Dans son traité sur les maladies des artisans (1712), RAMAZZINI consacre un chapitre aux boulangers qui «  sont pour la plupart des ouvriers nocturnes, tandis que le reste des hommes, débarrassés de leurs peines, se livrent au sommeil et réparent leurs force, ces ouvriers travaillent ; et pendant le jour, semblables à ces animaux qui fuient la lumière, ils sont forcés de dormir et sont ainsi au milieu des villes des antipodes, dont la façon de vivre est opposée et contraire à celle de tous les autres habitants». Peut-on mieux dire la peine de ceux qui travaillent la nuit ?

L’INRS publie les résultats d’une enquête menée en Alsace sur le travail de nuit « quelles pratiques de prévention ? » au dernier numéro de sa Revue Trimestrielle (page 47).

Un constat : en 2012, selon l’enquête SUMER, 3,5 millions de personnes travaillent la nuit, soit un million de plus qu’en 1991. Le nombre des femmes qui travaillent la nuit augmente très vite. Et « ces organisations du travail en horaires atypiques s’accompagnent d’une désynchronisation des rythmes biologiques, sociaux et familiaux pouvant conduire à des altérations de la santé. »

L’article rappelle que « l’organisation temporelle de tous les êtres vivants, de la bactérie à l’humain repose sur un système complexe de mesures du temps dont le rôle est de coordonner les fonctions du vivant.» Ce système repose sur nos horloges circadiennes qui sont organisées en réseau : une horloge centrale située dans les noyaux suprachiasmatiques de l’hypothalamus et, autour, des horloges secondaires dans presque tous les tissus de notre corps. L’ensemble harmoniserait le fonctionnement physiologique et comportemental de l’organisme suivant un rythme proche de 24 heures. « L’homme est une espèce diurne, conçu pour vivre le jour et dormir la nuit. »

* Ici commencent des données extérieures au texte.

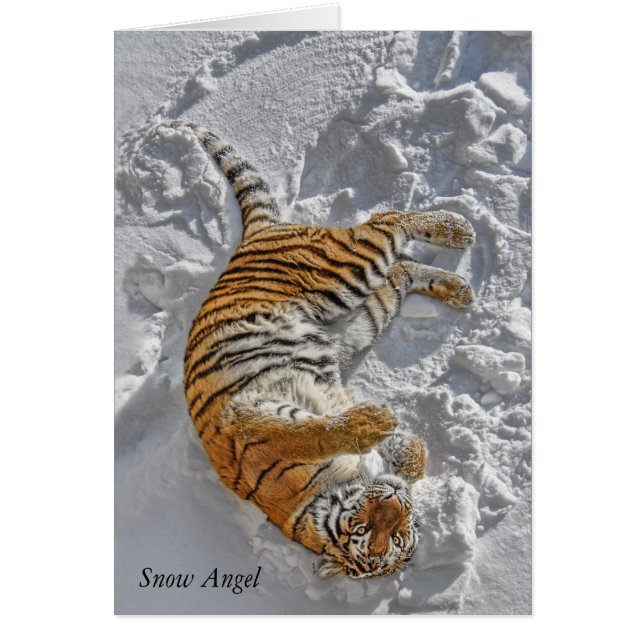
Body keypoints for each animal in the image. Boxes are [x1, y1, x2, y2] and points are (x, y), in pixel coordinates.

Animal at [156, 121, 475, 579]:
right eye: (365, 533)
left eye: (399, 536)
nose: (392, 503)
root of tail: (256, 235)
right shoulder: (250, 424)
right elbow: (312, 433)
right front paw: (380, 429)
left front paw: (401, 446)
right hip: (352, 293)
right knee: (394, 245)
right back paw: (457, 257)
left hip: (347, 290)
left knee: (394, 236)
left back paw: (457, 250)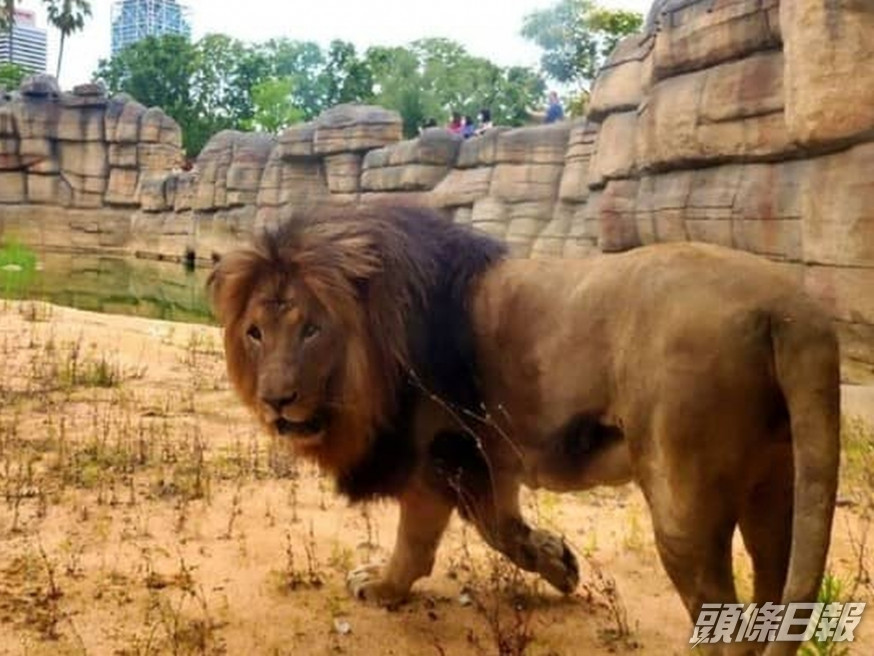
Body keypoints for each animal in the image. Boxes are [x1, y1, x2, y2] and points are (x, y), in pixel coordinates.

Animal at [208, 202, 840, 652]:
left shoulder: (439, 454)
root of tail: (788, 310)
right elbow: (504, 530)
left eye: (312, 330)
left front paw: (380, 588)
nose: (276, 401)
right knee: (770, 586)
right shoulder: (487, 457)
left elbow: (418, 543)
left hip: (685, 504)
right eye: (255, 333)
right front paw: (559, 562)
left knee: (726, 624)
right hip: (774, 486)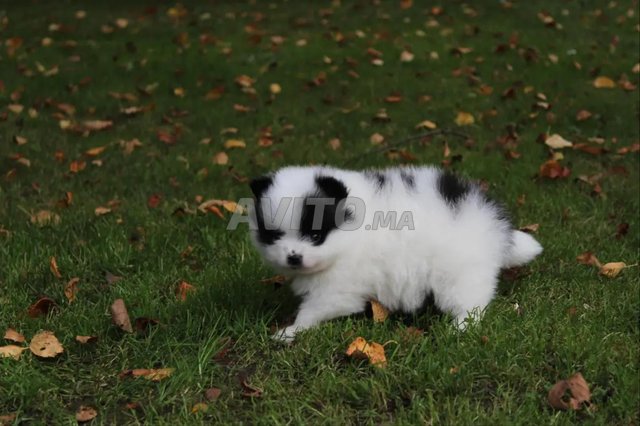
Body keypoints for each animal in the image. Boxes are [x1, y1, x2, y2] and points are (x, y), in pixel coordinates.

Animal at [249, 166, 542, 341]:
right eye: (274, 236)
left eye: (315, 237)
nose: (293, 257)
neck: (352, 235)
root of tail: (493, 224)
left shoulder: (338, 289)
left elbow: (313, 310)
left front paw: (290, 331)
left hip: (459, 272)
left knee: (470, 303)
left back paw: (460, 327)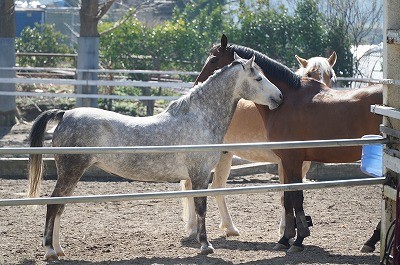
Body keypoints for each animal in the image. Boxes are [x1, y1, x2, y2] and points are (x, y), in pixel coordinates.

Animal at [26, 54, 282, 260]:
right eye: (258, 78)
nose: (279, 97)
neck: (199, 118)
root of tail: (65, 114)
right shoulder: (199, 175)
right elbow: (201, 208)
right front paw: (205, 245)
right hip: (71, 172)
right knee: (53, 205)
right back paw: (50, 251)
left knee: (59, 207)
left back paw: (59, 250)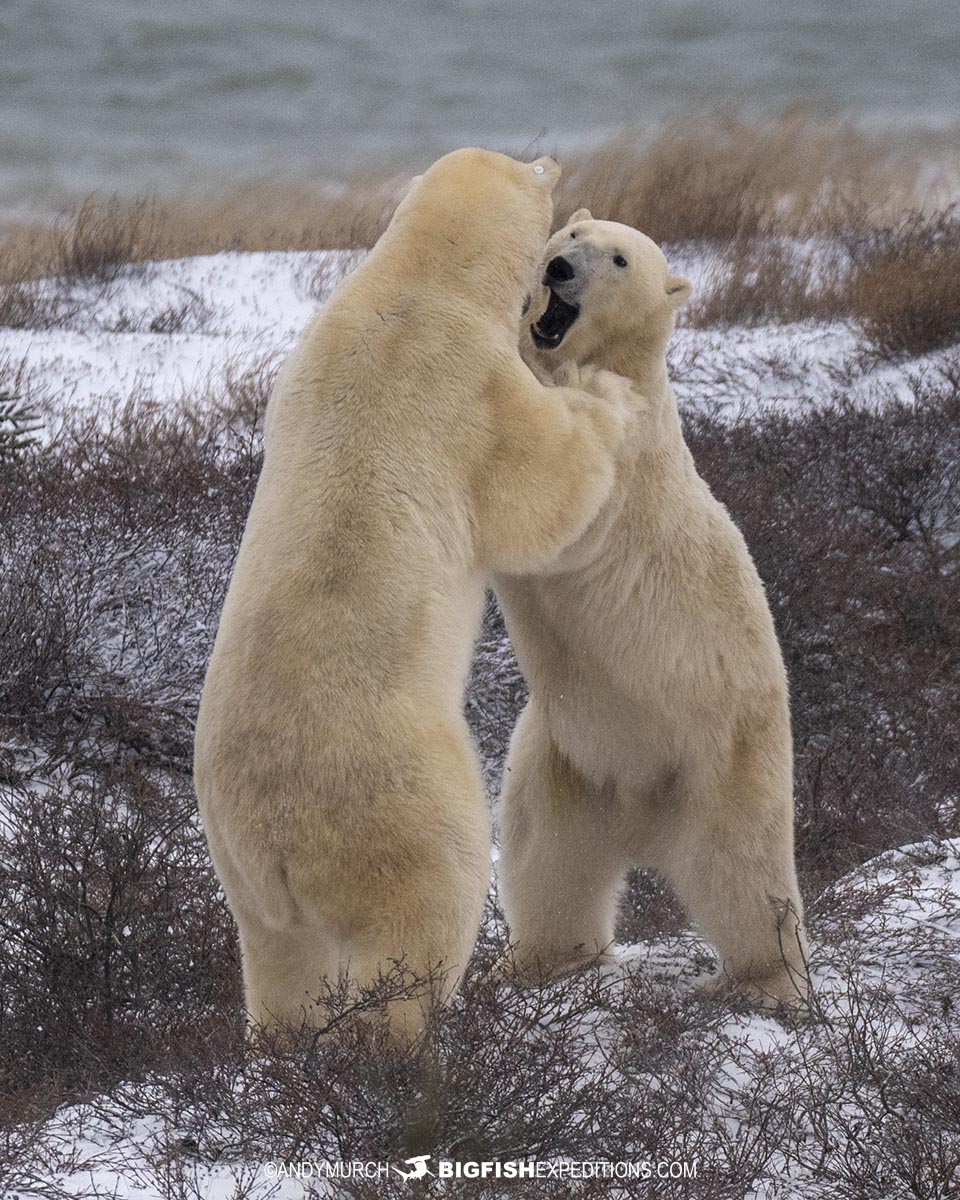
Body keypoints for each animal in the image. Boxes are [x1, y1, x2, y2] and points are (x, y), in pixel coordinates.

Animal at [194, 152, 638, 1041]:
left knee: (281, 962)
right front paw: (606, 403)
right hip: (405, 805)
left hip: (241, 868)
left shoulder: (299, 363)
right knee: (421, 921)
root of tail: (280, 842)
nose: (553, 162)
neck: (416, 282)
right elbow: (543, 492)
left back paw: (280, 1047)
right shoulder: (472, 387)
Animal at [494, 208, 811, 1003]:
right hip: (567, 761)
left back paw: (766, 982)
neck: (617, 362)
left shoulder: (622, 449)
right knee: (547, 863)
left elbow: (553, 488)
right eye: (572, 237)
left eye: (619, 259)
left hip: (721, 758)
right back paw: (534, 964)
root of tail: (639, 823)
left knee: (743, 872)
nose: (557, 271)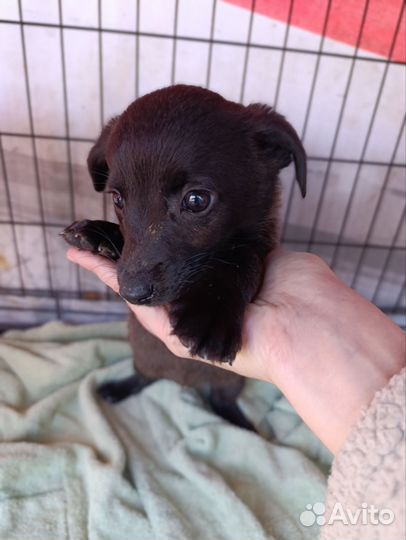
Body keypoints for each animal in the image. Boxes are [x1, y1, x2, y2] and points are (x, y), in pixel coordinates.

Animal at [61, 85, 306, 430]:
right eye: (118, 199)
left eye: (197, 200)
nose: (132, 293)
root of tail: (183, 383)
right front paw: (96, 233)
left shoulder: (262, 245)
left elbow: (241, 260)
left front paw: (210, 314)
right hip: (142, 355)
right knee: (143, 377)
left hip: (232, 381)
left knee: (222, 399)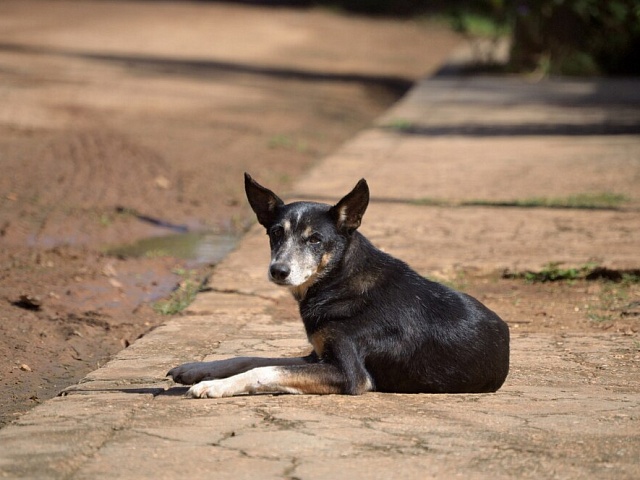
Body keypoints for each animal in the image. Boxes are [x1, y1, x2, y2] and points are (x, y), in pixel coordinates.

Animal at [169, 172, 510, 398]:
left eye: (315, 239)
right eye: (276, 233)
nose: (278, 271)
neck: (338, 280)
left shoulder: (349, 374)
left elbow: (264, 370)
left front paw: (213, 385)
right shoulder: (317, 355)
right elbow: (250, 359)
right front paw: (196, 369)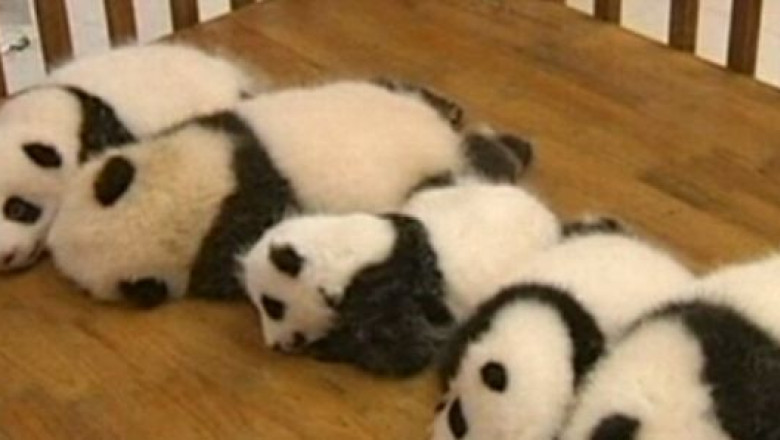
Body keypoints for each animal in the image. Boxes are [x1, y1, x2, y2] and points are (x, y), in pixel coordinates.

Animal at [240, 180, 561, 376]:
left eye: (272, 306)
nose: (274, 345)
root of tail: (548, 218)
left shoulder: (398, 300)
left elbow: (400, 355)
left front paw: (329, 347)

(Pour une très belle leçon de choses, il faut écouter à nouveau l’émission de Jean Claude AMEISEN – Sur les épaules de Darwin – du 14 octobre 2017 - France Inter.)

Les auteurs vont constater, comme RAMAZZINI il y a 300 ans, que le rythme de vie des travailleurs nocturnes « semblables à ces animaux qui fuient la lumière » souffre d’une « exposition à la lumière bouleversée.»

Un regret : les auteurs alertent sur les effets sur la santé des travailleurs postés de nuit car « ils cumulent les effets néfastes des désynchronisations circadiennes et d’une dette chronique de sommeil » et ils constatent pour la déplorer « une prévention timide ». L’enquête réalisée en Alsace donne des résultats décevants : Peu d’entreprises ont répondu à l’enquête. Sur 59 entreprises avec exposition au travail de nuit identifiées et ayant donné lieu à une réflexion autour du travail de nuit, 13 seulement ont mis en place des mesures de prévention primaires, 12 ont ciblé une prévention secondaire et pour 18 alors que des mesures de prévention avaient été proposées, elles ont été refusées.

Gageons que d’ici 2318, alors que jour et nuit seront confondus, notre rythme biologique, enfin calé sur les exigences du Grand marché, nos horloges circadiennes iront au rebut.